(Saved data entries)
————

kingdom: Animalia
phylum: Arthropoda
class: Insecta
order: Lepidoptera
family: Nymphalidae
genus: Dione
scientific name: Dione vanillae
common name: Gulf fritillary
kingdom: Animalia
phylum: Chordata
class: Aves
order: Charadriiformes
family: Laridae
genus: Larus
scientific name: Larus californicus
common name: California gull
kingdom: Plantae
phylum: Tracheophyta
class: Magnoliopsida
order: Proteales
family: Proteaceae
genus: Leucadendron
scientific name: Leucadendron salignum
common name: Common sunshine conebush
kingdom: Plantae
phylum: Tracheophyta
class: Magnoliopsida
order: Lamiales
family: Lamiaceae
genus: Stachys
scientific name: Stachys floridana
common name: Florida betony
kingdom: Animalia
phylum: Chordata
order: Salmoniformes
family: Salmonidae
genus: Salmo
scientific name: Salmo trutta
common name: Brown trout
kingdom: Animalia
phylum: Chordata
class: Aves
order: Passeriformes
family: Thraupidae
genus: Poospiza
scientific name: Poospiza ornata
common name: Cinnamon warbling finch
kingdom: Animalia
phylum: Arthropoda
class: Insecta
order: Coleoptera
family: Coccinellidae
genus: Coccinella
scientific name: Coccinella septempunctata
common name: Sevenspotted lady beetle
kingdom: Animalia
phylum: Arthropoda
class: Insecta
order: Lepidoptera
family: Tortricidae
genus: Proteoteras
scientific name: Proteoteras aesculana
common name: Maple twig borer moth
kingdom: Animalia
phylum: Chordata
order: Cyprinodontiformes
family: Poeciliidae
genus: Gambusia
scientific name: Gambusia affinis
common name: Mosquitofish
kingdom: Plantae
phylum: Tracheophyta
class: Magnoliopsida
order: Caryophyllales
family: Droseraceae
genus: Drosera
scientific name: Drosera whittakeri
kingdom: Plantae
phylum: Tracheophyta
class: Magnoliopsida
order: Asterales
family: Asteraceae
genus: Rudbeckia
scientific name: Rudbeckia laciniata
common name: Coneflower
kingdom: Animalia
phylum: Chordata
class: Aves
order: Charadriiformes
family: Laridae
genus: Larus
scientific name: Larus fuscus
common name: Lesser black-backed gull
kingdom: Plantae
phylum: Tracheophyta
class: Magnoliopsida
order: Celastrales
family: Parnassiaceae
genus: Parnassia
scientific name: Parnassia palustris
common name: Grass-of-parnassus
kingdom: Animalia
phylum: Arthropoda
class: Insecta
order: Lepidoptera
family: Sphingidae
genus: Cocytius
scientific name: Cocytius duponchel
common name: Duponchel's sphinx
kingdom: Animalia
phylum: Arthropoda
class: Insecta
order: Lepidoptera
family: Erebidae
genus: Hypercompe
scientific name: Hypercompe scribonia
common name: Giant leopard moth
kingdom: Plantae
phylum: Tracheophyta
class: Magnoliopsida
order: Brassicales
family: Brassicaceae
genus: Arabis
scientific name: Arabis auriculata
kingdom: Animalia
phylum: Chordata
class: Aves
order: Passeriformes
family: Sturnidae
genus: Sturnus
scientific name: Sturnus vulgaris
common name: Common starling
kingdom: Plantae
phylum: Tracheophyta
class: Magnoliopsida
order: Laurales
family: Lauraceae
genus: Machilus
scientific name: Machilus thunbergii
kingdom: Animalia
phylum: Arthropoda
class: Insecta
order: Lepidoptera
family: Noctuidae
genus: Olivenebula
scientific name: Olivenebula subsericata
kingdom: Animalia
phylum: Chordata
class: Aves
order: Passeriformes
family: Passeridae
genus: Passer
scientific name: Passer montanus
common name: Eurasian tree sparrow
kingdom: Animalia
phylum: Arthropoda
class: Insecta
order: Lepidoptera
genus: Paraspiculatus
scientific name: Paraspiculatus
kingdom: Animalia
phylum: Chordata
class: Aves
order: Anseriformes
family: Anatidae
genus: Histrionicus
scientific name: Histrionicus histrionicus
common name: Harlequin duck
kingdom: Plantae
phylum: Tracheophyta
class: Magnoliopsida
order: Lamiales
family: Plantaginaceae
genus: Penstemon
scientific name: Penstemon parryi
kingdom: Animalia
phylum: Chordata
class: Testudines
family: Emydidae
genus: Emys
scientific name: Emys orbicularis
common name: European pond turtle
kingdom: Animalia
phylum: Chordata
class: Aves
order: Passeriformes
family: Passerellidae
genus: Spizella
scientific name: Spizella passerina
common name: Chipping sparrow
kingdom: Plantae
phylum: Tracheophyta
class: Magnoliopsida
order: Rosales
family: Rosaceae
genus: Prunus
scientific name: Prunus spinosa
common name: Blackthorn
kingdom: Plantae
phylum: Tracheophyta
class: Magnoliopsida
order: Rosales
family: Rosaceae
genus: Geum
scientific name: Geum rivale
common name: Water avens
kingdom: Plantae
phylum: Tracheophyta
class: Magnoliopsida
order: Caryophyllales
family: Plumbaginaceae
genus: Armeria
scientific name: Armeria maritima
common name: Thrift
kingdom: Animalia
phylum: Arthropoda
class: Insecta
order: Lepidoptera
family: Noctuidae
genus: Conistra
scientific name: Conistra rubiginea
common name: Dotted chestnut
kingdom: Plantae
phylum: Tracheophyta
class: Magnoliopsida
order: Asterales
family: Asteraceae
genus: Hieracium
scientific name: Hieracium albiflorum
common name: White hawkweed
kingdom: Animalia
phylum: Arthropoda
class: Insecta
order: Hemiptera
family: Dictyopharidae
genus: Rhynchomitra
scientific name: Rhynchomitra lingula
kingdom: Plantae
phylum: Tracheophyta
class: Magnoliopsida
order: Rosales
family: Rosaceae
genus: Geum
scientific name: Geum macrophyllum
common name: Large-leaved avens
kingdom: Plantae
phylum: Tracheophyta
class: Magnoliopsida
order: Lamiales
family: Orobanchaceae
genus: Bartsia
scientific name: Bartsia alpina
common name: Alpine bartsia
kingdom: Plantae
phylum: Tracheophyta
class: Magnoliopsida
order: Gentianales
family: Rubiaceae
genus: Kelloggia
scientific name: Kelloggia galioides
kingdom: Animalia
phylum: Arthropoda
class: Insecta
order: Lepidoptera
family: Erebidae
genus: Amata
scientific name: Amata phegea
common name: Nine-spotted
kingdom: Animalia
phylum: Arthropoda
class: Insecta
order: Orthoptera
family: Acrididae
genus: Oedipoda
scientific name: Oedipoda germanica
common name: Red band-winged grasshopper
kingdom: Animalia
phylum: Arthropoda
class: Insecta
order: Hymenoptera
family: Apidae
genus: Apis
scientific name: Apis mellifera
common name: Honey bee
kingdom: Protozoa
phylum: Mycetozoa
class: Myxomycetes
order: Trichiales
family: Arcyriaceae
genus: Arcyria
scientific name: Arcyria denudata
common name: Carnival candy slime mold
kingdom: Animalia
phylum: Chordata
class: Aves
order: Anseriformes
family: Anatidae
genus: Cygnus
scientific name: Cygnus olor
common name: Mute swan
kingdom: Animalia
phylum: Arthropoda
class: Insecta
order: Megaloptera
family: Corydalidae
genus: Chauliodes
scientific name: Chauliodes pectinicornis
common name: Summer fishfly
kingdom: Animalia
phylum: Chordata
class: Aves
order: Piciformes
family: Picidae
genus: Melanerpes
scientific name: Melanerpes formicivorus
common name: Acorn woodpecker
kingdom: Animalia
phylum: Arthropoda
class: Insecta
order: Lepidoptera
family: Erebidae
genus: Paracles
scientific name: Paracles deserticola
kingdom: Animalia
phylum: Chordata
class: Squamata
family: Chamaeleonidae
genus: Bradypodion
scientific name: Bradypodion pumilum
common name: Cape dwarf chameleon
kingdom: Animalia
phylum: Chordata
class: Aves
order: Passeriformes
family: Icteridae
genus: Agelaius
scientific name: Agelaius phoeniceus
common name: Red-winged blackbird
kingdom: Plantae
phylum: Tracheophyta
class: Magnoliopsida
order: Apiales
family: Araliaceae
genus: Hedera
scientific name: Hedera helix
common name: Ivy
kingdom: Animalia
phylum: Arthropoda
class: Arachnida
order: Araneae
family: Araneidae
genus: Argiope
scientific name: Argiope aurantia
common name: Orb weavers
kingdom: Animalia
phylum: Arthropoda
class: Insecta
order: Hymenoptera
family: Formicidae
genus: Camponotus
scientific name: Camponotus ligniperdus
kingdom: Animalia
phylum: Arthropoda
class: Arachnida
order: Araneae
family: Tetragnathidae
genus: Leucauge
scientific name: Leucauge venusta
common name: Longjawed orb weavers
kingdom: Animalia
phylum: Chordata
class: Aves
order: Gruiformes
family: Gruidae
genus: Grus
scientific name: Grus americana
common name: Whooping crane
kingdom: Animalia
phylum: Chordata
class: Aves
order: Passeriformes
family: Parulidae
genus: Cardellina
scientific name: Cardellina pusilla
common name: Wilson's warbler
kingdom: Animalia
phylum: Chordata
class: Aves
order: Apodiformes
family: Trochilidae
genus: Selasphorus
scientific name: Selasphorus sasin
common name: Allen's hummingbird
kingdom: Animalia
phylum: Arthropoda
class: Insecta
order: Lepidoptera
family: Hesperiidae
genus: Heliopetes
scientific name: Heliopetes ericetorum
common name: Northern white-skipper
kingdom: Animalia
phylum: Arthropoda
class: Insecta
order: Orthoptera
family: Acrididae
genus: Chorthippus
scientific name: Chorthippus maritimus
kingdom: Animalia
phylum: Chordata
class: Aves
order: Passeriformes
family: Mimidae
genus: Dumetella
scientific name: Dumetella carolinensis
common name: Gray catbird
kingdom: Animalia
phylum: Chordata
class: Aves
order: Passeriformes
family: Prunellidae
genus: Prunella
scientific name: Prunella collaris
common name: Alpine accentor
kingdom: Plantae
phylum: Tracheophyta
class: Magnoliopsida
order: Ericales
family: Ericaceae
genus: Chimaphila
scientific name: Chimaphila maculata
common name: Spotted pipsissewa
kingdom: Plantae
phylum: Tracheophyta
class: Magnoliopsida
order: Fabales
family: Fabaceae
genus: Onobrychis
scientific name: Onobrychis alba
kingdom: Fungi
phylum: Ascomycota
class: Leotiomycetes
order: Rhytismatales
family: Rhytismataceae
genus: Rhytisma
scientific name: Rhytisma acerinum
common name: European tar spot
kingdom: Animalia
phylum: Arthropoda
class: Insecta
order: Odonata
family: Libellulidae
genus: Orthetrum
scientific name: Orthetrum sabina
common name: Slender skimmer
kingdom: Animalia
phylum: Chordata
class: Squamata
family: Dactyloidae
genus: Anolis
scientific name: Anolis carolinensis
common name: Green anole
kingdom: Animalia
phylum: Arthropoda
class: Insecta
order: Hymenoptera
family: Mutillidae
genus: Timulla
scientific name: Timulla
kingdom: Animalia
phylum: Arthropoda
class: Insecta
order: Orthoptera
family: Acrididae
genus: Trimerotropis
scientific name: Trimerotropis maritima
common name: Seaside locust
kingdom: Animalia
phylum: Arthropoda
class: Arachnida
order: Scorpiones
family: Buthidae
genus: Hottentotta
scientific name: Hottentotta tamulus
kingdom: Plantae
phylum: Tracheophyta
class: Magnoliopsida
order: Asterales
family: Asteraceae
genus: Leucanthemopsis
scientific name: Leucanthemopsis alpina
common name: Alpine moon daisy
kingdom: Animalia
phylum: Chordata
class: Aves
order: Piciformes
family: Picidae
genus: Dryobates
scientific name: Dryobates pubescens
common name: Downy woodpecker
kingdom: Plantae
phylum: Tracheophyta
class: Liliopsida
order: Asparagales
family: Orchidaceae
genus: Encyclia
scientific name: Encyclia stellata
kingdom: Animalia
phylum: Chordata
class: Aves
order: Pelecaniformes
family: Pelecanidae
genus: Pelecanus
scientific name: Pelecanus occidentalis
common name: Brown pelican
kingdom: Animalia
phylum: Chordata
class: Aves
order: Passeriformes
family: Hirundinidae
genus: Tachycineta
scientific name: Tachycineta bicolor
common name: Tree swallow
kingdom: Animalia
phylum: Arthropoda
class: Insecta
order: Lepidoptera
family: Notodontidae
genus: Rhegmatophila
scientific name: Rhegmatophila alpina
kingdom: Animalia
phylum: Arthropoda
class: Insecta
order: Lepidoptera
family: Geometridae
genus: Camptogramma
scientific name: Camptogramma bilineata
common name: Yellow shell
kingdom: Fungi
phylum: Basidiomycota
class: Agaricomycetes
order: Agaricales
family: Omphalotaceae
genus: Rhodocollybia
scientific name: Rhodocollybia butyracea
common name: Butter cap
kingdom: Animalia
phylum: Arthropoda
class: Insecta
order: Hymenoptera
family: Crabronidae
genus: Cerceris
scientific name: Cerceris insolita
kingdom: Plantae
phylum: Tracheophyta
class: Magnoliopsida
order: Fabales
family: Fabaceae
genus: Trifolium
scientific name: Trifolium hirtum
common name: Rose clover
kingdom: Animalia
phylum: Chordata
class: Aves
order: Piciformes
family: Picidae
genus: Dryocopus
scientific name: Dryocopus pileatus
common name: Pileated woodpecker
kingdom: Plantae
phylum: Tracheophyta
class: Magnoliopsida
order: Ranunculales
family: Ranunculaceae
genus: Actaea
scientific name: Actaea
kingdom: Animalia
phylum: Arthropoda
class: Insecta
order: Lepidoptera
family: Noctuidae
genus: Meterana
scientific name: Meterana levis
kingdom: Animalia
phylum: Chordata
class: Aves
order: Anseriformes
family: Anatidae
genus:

————

**What is expected**
Print the part of the listing that opens with the line containing "genus: Melanerpes" and closes with the line containing "genus: Agelaius", repeating those lines exactly.

**Output below**
genus: Melanerpes
scientific name: Melanerpes formicivorus
common name: Acorn woodpecker
kingdom: Animalia
phylum: Arthropoda
class: Insecta
order: Lepidoptera
family: Erebidae
genus: Paracles
scientific name: Paracles deserticola
kingdom: Animalia
phylum: Chordata
class: Squamata
family: Chamaeleonidae
genus: Bradypodion
scientific name: Bradypodion pumilum
common name: Cape dwarf chameleon
kingdom: Animalia
phylum: Chordata
class: Aves
order: Passeriformes
family: Icteridae
genus: Agelaius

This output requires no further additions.